Robert Shiller (he of Irrational Exuberance fame) has a column in today’s New York Times linking the current financial crisis with fundamental mistakes made by the financially illiterate masses. Well, golly.
I am a fan of Prof. Shiller’s. His books are worth reading (if a bit dense for the non-economist) and he is an engaging public speaker. He is one of the very few who can look at the global recession and rightly say “I told you so.”
But the good professor is still a college professor. Academics can be very smart and insightful but they tend to have difficulty with the realities of the world that the rest of us live in. Shiller’s basic suggestion is that some of the government bailout money be used to start “a major program to subsidize personal finance advice for everyone.” This, I suppose, because the Federal Government has such a stellar track record on education.
He cites a “paper” presented at a recent academic conference that he says shows that people who fail “financial literacy tests” tend “to make serious investment mistakes.”

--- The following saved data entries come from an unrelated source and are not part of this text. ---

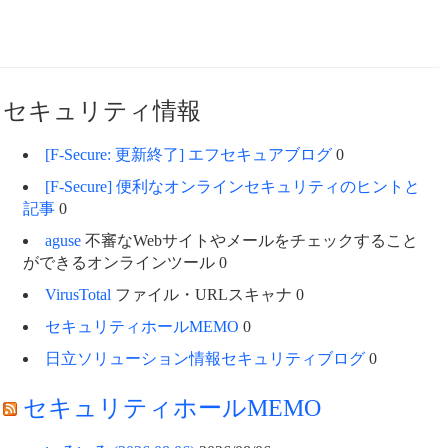
セキュリティ情報
[F-Secure: 更新終了] エフセキュアブログ
0
[F-Secure] 便利なオンラインセキュリティのヒントと
記事
0
aguse
不審なWebサイトやメールをチェックすること
ができるオンラインツール 0
VirusTotal
ファイル・URLスキャナ 0
セキュリティホールMEMO
0
日立ソリューション情報セキュリティブログ
0
セキュリティホールMEMO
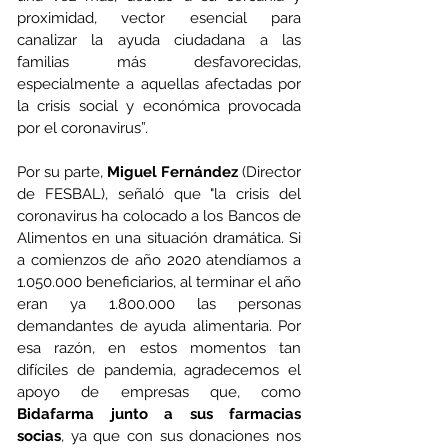
proximidad, vector esencial para 
canalizar la ayuda ciudadana a las 
familias más desfavorecidas, 
especialmente a aquellas afectadas por 
la crisis social y económica provocada 
por el coronavirus”.
Por su parte, 
Miguel Fernández
 (Director 
de FESBAL), señaló que "la crisis del 
coronavirus ha colocado a los Bancos de 
Alimentos en una situación dramática. Si 
a comienzos de año 2020 atendíamos a 
1.050.000 beneficiarios, al terminar el año 
eran ya 1.800.000 las personas 
demandantes de ayuda alimentaria. Por 
esa razón, en estos momentos tan 
difíciles de pandemia, agradecemos el 
apoyo de empresas que, como 
Bidafarma junto a sus farmacias 
socias
, ya que con sus donaciones nos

First off, the paper looks like a PowerPoint presentation to me. Second, it doesn’t say much about bad decisions, in fact it concludes that the financial illiterates were no more likely to take out an ARM than a fixed rate mortgage. (Although they were a lot less likely to understand the difference.) And thirdly, the test of financial literacy is really just a few fourth grade math problems that happen to be about money. It’s not a literacy test, it’s an intellegence test.
So it turns out that dumb people sometimes do dumb things. Fascinating. I think the most important realization from this is that there are banks that will give a mortgage to somebody who doesn’t know the price of a $300 sofa marked down 50%.
What Shiller is missing is that there is no need to subsidize the production of personal financial advice. We’ve got lots of that already. Foolish choices were not made because of a lack of access to advice. They were/are made because of a lack of access to good advice.